Malikane oldukça büyük, bir çok odası var ve odayı ararken zorlanıyorum. Etraf karanlık ve her yer detaylar ile dolu. Oyunun yapımcılarının özellikle bu malikane için çok emek harcadığı çok belli oluyor. Tozlu piyanolar, kilerler ve eşya dolapları, banyolar tuvaletler ambiyansa tam oturuyor. Bir ışığa direk baktığımda ışığın gözüme parladığını görebiliyorum.

Bir kapıyı açıyorum ve o da ne! Hayaletimsi bir kız figürü uçarak üstüme doğru geliyor ve bir duman bulutu içerisinde yok oluyor. Buna eşlik eden ses ile birlikte resmen yerimden zıplıyorum. 913 numaralı odayı bulmalıyım artık!

Evin sahibi ailenin kızları yanı sıra evde çalışan hizmetçi de hayatını kaybetmiş anlaşılan..

Malikanede kilitli kapılar var ve bir kilitli kapının olduğu odaya açılan birden çok kapı olabiliyor, bir geçit bir açık kapı arıyorum. Kırmızı bir parıltı da görsem bu oyunda önemli bir obje demek.

Buldum! Bir oda, tepesinde 913 numara yazıyor. Heyecanla içeriye giriyorum. Çalışma odasına benzeyen bir yerdeyim. Bir günlük buldum, tıpkı notta söylediği gibi. Günlüğün içindeki yazılar bir bilgisayar yazısından çok elle yazılmış gibi, son derece inandırıcı. Bu günlük ise beni bu sefer 313 numaralı bir odaya yönlendiriyor. Arka odalarda bir yerde bir 313 görmüştüm sanırım.

Bu arada, bir fenerim var. “F” tuşuna basarak açıp kapatabiliyorum, ve sağ klik ile tek bir noktaya odaklayabiliyorum. Herhangi bir şarj göstergesi yok, o nedenle artık feneri kullanmaya karar veriyorum. Ama bir sorun var. Feneri açtığımda bu sefer uçuşan toz zerrelerine ışık çarptığından görüşümü biraz daha azaltıyor.

Portrenin arkasında bir şey var!

313 numaralı odadayım. Odada bir tablo var, ve tabloyu zorlayarak kanırtmaya çalışıyorum. Bunun için de oyun bana hızlıca “E” tuşuna basmam gerektiğini söylüyor. İlkinde yeterince yapamadım olsa gerek, karakterim başaramadığını gösteren bir hareketle bırakıyor. Bu sefer oldu!
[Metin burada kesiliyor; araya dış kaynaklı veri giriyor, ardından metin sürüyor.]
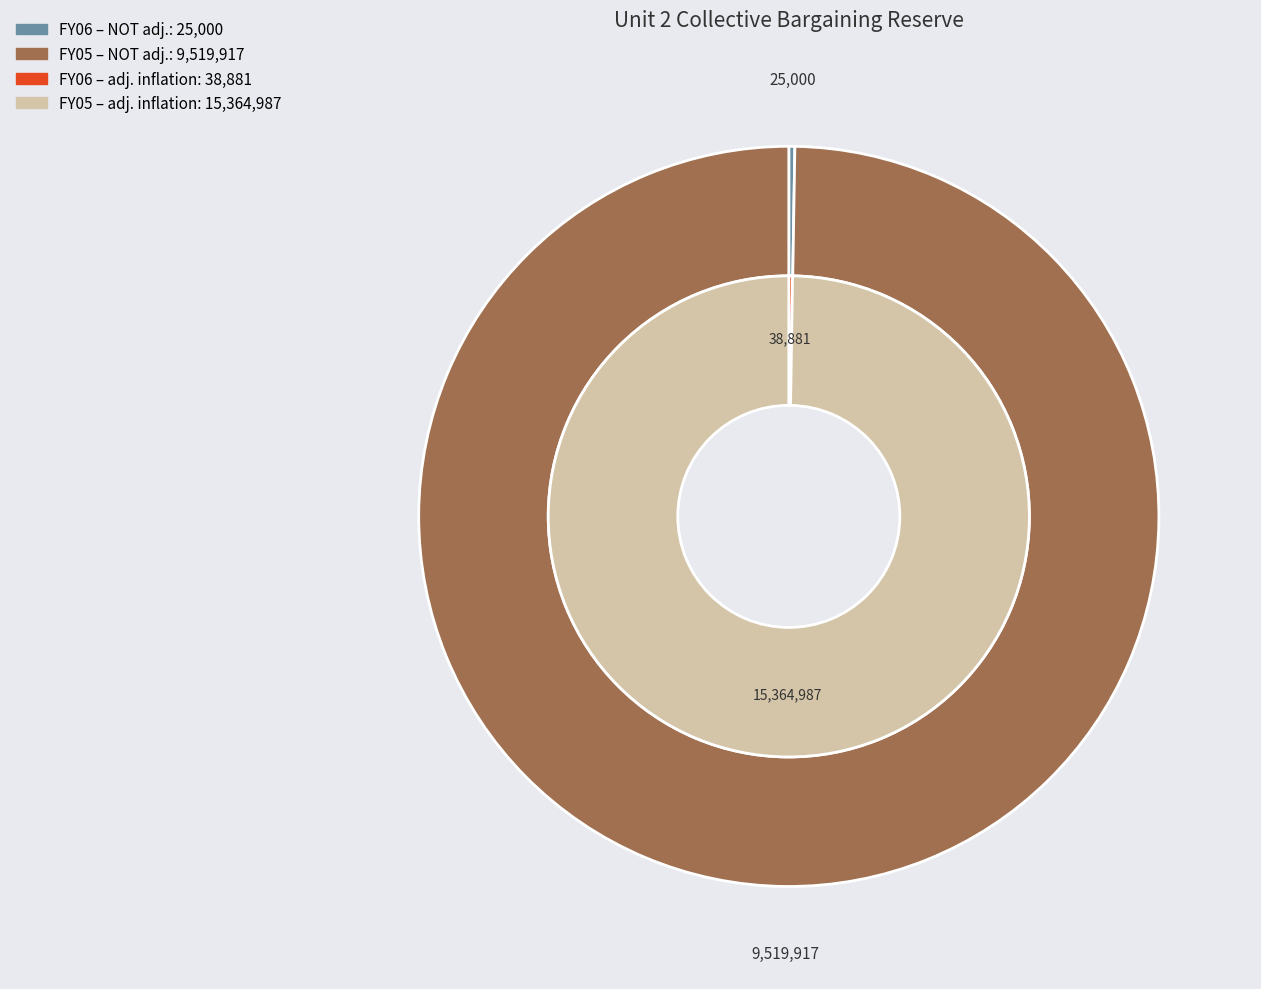

Do FY05 and FY06 together represent more than half of the pie?

Yes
Tablonun arkasında bir kol çıkıyor karşıma, onu aşağı çektiğimde tablonun arkasından yeni bir koridor çıkıyor karşıma. Bu koridoru takip ettiğimde ise bir mahzene çıkıyorum. Burada bir defter daha var.

İçeride 313 numaralı bir oda daha görüyorum, oradan girdiğimde ise gördüklerim beni şok ediyor. Bir köşenin hemen arkasında beyaz elbiseler içerisinde bir kız var! Yanına gitmeye çalıştığımda ise yine bir kısa film giriyor. “Anabelle, iyi misin” diye sorarken bir anda kız bize büyü tarzı birşey yapıp bayıltıyor. Sonraki sahnede ise Emily beni uyandırıp malikaneyi büyülerden arındırıp Anabelle’i kurtarmamız lazım diyor…. ve demo bitiyor.

Sen de kimsin??

Sonrasında beni gelecek bölümlerde neler olabileceğine dair bir dizi daha kısa film karşılıyor. Yeni ipuçları, büyüler, ritüeller.. Hikayenin buradan nereye gideceğini anlamak gerçekten çok zor!
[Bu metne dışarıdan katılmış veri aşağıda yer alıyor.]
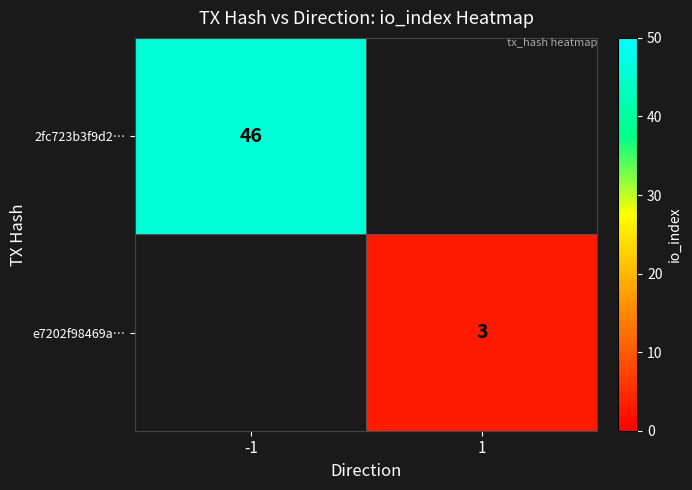

The value of 2fc723b3f9d2… at -1 is 71. True or false?

False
Yaratılabilecek şu eşyalara bir bakın!

Oyun release olduğunda oynamak için sabırsızlanıyorum, ama yanıma eşimi de almam daha iyi olacak sanırım, tek başıma cesaretim yetmeyebilir 🙂

Bugün bana bu yolcuğumda eşlik ettiğiniz için teşekkür ederim, gelecek yazılarımda görüşmek üzere!